#### AIM OF THE EXERCISE:
The pictures get left out, but everything else in the listing below must be duplicated exactly.

----------------

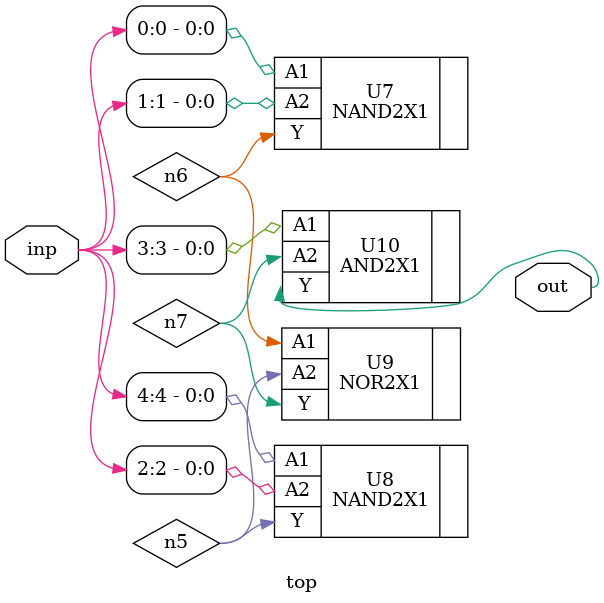
<source format=sv>


module top ( inp, out );
  input [4:0] inp;
  output out;
  wire   n5, n6, n7;

  NAND2X1 U7 ( .A1(inp[0]), .A2(inp[1]), .Y(n6) );
  NAND2X1 U8 ( .A1(inp[4]), .A2(inp[2]), .Y(n5) );
  NOR2X1 U9 ( .A1(n6), .A2(n5), .Y(n7) );
  AND2X1 U10 ( .A1(inp[3]), .A2(n7), .Y(out) );
endmodule


</source>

----------------

#### ANSWER TO THIS EXERCISE:
<source format=sv>


module top ( inp, out );
  input [4:0] inp;
  output out;
  wire   n5, n6, n7;

  NAND2X1 U7 ( .A1(inp[0]), .A2(inp[1]), .Y(n6) );
  NAND2X1 U8 ( .A1(inp[4]), .A2(inp[2]), .Y(n5) );
  NOR2X1 U9 ( .A1(n6), .A2(n5), .Y(n7) );
  AND2X1 U10 ( .A1(inp[3]), .A2(n7), .Y(out) );
endmodule


</source>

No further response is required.